Fortunately, he survived my enthusiastic response to his suggestion (a full-body tackle punctuated by a firm smooch) and was functional enough a few hours later to crack a beer made by a brewery called 21st Amendment, pour it into a frosty glass, and hand it to me while explaining, “It’s called ‘Allies Win the War!’; it’s brewed with dates. Enjoy.”
We sat together on our Turkish kilim-covered couch, alternately sipping our beers and holding hands. When the bottom of the glass appeared, he began yawning. “I’m not even going to try to stay up longer. If I go to bed now, you can get to your Sunday night grading sooner, which means you can get to bed earlier, too. What with being kept up so late by Chopped last night, I know you’re whupped. That damn Maron.”
There is this thing about Byron.
Actually, there are about seven-eleventy things about him.
That day, though, the thing about him was that he was–as he always is–positively Wordsworthian. Although it was some two hundred years ago that Wordsworth observed “The best portion of a good man’s life [is] his little, nameless, unremembered acts of kindness and love,” Byron breathes new life into the sentiment.
Effortlessly, easily, happily–Byron carries out his little, nameless, unremembered acts of kindness and love. He discusses with the kids what foods might work best in their lunch bags. He helps nervous wannabe-gardeners at the green house where he works, directing them to low-maintenance plants that will lead them to feelings of success. He speaks to me of jeggings. He stops to chat with the lonely neighborhood dog-walker who spends hours each day trolling the alleys and sidewalks, looking for conversation. He offers our old patio chairs to the college students across the way. He sits down with our Girl and helps her prioritize her choices of volunteerism sites for a summer program. He reads the newspaper aloud on a radio station for the sight-impaired. He cuddles the hell out of Paco, our most-tactile resident. He retreats to the basement to draw, knowing that, to be capable of kindnesses to others, he must tend to his own needs.
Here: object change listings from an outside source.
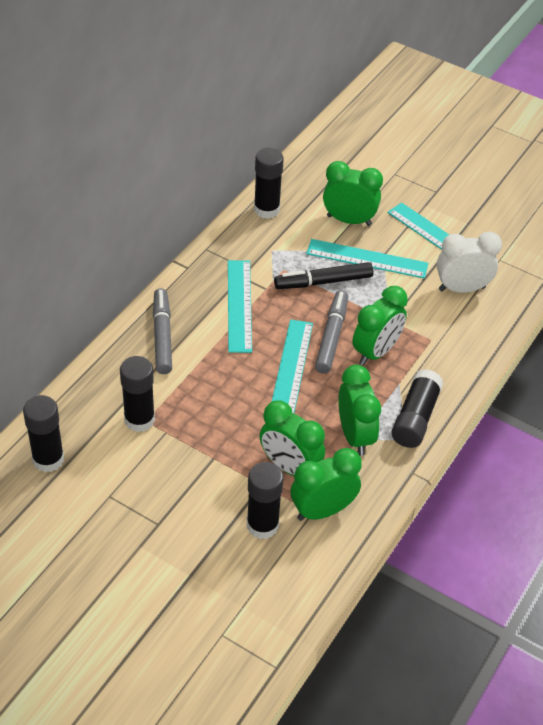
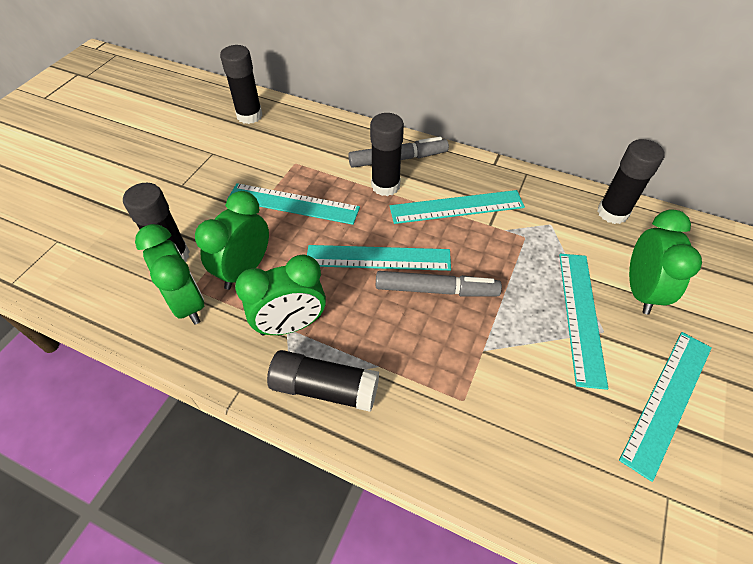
camera: 85 degrees right, 5 degrees up
(139, 420) = (295, 158): black glue stick -> black glue stick (385, 186)
(209, 426) = (293, 204): none -> turquoise ruler
(323, 282) = (521, 274): black marker -> none
(375, 352) = (424, 337): green clock -> none
(461, 289) = (577, 438): white clock -> none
Lacking the ego and passive/aggressiveness of your high school boyfriend, free of the anger and neediness of Mark Maron, Byron demonstrates a less-fraught way of moving through the world.
I like to think I meet him halfway in all he does: by providing endless occasions for his thoughtfulness.
Perhaps I do one other thing, too:
I take the Dodge Omni and political science final exam moments of my personal history–
in their many forms–
and turn them into the basis of an enduring gratitude.
I went through much before Byron, which makes it infinitely pleasurable now to note
his many unremembered acts of kindness and love.